# Exercise objective:
Answer these questions from the interview about EldersChoice below:
1. How long does a caregiver work before taking a break?
2. Who referred the Shulanskys to the EldersChoice partners in Maryland and Pennsylvania?
3. How does the cost of living at home generally compare with other alternatives?

# Page excerpt:
%%
October 12, 2010 | last updated May 29, 2012 10:48 pm

John Shulansky, partner in EldersChoice of West Hartford

Q. You and your wife Debbie have brought EldersChoice to Connecticut. What is it? What made you start the company?

A: EldersChoice of Connecticut LLC offers 24/7 non-medical live in home care provided by a highly qualified caregiver who works up to three months before taking a break. We prepare a comprehensive assessment of the client and actively monitor the case to assure the quality and continuity of care. We also provide shorter term and respite care for a minimum of two weeks. When the caregiver takes a break, we provide an equally qualified temporary caregiver. A local hospital executive referred us to our EldersChoice partners in Maryland and Pennsylvania as an ideal team to bring the business to the state. Our board and clinical experience with health care and generations of involvement and service to the Greater Hartford community makes EldersChoice a perfect fit.

Q. How big is the market for this in Connecticut? How much room is there in the elderly home care market for another company?

A: Connecticut and particularly Greater Hartford have one of the older and aging populations in the United States. Baby boomers will continue to age in place. There is a growing emphasis on keeping older adults at home rather than moving them into a nursing home or other restricted care environment. Our caregivers help with activities of daily living, such as personal hygiene, meal preparation, light housekeeping, running errands and shopping, and companionship. Living at home is generally much less expensive than other alternatives and can provide a high quality of life for the client and real peace of mind for the family.
%%
Stored data entries:
%%
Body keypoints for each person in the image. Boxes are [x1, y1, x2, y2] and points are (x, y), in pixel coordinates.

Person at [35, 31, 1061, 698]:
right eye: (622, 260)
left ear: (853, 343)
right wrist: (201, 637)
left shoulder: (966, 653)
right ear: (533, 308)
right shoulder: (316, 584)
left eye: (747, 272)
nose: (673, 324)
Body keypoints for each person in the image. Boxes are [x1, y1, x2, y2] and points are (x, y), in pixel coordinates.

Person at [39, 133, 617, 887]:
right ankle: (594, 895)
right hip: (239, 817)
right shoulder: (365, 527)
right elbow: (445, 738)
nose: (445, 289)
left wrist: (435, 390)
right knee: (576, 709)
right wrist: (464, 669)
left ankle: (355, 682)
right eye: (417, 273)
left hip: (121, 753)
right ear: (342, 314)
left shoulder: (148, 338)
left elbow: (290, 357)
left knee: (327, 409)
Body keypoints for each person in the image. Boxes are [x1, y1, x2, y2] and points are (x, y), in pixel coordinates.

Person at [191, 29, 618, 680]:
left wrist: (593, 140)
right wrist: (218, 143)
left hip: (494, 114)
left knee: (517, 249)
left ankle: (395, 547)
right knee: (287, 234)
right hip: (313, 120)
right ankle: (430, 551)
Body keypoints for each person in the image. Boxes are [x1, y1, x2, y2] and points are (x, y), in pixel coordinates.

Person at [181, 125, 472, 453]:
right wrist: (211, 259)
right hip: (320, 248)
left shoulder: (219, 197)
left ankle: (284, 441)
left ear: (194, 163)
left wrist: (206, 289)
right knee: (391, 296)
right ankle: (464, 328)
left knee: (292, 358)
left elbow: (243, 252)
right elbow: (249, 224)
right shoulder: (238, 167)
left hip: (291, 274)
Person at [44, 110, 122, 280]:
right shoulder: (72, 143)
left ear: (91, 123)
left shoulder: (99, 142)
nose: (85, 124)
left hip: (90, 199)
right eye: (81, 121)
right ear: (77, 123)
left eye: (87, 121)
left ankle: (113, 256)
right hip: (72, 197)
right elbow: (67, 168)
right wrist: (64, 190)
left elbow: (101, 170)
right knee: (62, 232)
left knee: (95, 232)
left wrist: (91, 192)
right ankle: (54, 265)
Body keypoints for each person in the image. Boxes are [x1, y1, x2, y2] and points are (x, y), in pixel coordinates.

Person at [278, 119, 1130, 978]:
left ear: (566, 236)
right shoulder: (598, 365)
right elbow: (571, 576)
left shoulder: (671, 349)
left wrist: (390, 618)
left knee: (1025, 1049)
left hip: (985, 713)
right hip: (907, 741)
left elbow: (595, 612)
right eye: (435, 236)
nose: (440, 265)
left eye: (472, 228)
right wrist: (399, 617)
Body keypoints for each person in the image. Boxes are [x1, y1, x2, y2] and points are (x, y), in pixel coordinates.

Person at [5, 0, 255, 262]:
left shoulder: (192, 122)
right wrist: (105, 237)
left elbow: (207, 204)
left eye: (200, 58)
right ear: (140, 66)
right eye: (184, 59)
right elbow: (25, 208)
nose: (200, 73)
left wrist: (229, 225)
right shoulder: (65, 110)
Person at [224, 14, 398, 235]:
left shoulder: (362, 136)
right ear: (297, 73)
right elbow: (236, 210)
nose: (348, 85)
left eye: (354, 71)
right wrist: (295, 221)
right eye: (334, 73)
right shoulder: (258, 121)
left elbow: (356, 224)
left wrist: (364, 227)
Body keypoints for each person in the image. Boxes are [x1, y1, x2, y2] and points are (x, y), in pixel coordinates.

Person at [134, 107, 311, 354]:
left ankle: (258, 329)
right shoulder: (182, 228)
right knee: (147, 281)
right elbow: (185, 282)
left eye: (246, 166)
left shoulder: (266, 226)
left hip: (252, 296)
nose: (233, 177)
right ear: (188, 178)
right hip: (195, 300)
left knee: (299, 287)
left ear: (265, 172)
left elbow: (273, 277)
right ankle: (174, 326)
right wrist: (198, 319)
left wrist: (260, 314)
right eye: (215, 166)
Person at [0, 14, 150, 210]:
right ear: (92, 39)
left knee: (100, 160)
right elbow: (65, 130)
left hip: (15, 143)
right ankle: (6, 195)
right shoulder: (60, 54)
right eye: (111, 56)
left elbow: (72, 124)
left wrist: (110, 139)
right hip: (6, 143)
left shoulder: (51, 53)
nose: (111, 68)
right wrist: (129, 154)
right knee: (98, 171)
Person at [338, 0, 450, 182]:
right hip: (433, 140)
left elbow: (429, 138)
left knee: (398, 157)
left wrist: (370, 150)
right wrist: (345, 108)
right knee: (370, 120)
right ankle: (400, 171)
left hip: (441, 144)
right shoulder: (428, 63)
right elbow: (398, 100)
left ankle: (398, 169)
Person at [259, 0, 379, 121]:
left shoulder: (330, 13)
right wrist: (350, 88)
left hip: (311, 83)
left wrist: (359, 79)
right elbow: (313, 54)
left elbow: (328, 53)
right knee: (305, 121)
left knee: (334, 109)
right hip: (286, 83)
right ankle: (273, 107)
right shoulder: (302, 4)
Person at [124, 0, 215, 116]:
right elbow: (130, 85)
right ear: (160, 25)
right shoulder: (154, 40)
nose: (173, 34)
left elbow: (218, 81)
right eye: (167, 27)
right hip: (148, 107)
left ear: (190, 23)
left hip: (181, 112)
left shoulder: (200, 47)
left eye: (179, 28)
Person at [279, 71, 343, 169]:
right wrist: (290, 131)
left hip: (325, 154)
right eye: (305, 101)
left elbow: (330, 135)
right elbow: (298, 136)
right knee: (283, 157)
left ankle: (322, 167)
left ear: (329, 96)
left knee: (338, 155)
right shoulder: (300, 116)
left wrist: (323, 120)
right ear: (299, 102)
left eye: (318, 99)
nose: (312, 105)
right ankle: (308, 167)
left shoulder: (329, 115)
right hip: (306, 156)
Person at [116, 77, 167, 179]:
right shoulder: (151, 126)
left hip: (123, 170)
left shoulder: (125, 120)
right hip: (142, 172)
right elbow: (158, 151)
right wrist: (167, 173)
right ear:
%%
# Exercise solution:
1. Up to three months.
2. A local hospital executive.
3. It is generally much less expensive.